----- TEXTO DA PÁGINA -----

Folha de S. Paulo


Estilistas repensam a moda na era do Instagram

Na exposição sobre Dries van Noten no Musée des Arts Décoratifs de Paris há um vídeo que reúne sequências de 20 anos de seus desfiles —um "supercut", no jargão online.

Em uma visita à exposição algum tempo atrás, Van Noten indicava com acenos de cabeça seu reconhecimento de momentos memoráveis: modelos masculinos pedalando bicicletas, mulheres caminhando por sobre uma imensa mesa de jantar. Mas o que mais se destacava eram as fantasmagóricas luzes brancas iluminando os rostos de pessoas da audiência em alguns de seus desfiles mais recentes —os smartphones dos espectadores, apontou o estilista.

Os fotógrafos profissionais posicionados nos tablados com visão ampla da passarela agora representam apenas uma fração das pessoas que disputam furiosamente o direito de documentar cada roupa, acessório e peça do cenário.

Quase todos os espectadores dos desfiles, da primeira fila aos que assistem em pé lá no fundo, agora chegam com seus celulares nas mãos e seu aplicativo do Instagram aberto.

Os celulares dotados de câmeras que todo mundo carrega se tornaram tão comuns que Danielle Sherman, diretora de criação da Edun, diz que quando pediu 5 iPhones emprestados a um diretor —equipado com uma bateria de 20 deles— para que criasse um vídeo de seu desfile para o outono de 2014, quase ninguém estranhou. "Ninguém comentou, ou questionou, ou mesmo percebeu", ela disse.

Essa é a moda na era do Instagram, um período inspirador no qual a mídia digital está mudando a maneira pela qual as roupas são apresentadas e mesmo a maneira pela qual são desenhadas. Os desfiles são calibrados para servir como experiências socialmente compartilhadas, e a moda mesma é redimensionada para capturar os olhares em telas bidimensionais, o que leva alguns céticos a imaginar o que está sendo perdido ou sacrificado agora que a moda é apenas o combustível de uma máquina digital.

----- DADOS FORNECIDOS -----

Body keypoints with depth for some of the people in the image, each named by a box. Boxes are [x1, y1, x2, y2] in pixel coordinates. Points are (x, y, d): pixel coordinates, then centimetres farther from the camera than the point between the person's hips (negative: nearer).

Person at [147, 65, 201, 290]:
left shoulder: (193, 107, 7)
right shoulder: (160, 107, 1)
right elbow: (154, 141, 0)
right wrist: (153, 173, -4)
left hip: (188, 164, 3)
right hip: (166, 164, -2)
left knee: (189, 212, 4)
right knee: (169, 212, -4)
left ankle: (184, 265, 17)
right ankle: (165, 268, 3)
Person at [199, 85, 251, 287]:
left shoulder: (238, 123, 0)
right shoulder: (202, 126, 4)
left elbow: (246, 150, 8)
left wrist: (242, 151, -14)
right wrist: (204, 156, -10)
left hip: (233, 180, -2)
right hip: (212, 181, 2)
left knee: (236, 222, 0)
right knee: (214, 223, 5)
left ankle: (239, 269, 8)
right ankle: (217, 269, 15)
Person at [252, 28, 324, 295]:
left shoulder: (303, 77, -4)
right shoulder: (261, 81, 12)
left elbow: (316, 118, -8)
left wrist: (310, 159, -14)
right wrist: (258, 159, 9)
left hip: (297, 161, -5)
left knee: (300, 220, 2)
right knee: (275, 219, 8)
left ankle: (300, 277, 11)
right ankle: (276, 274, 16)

-----

**ENUNCIADO:**
Reproduza fielmente o trecho do texto sobre a moda na era do Instagram que vai de "Essa é a moda" a "uma máquina digital.".

**EXERCÍCIO RESOLVIDO:**
Essa é a moda na era do Instagram, um período inspirador no qual a mídia digital está mudando a maneira pela qual as roupas são apresentadas e mesmo a maneira pela qual são desenhadas. Os desfiles são calibrados para servir como experiências socialmente compartilhadas, e a moda mesma é redimensionada para capturar os olhares em telas bidimensionais, o que leva alguns céticos a imaginar o que está sendo perdido ou sacrificado agora que a moda é apenas o combustível de uma máquina digital.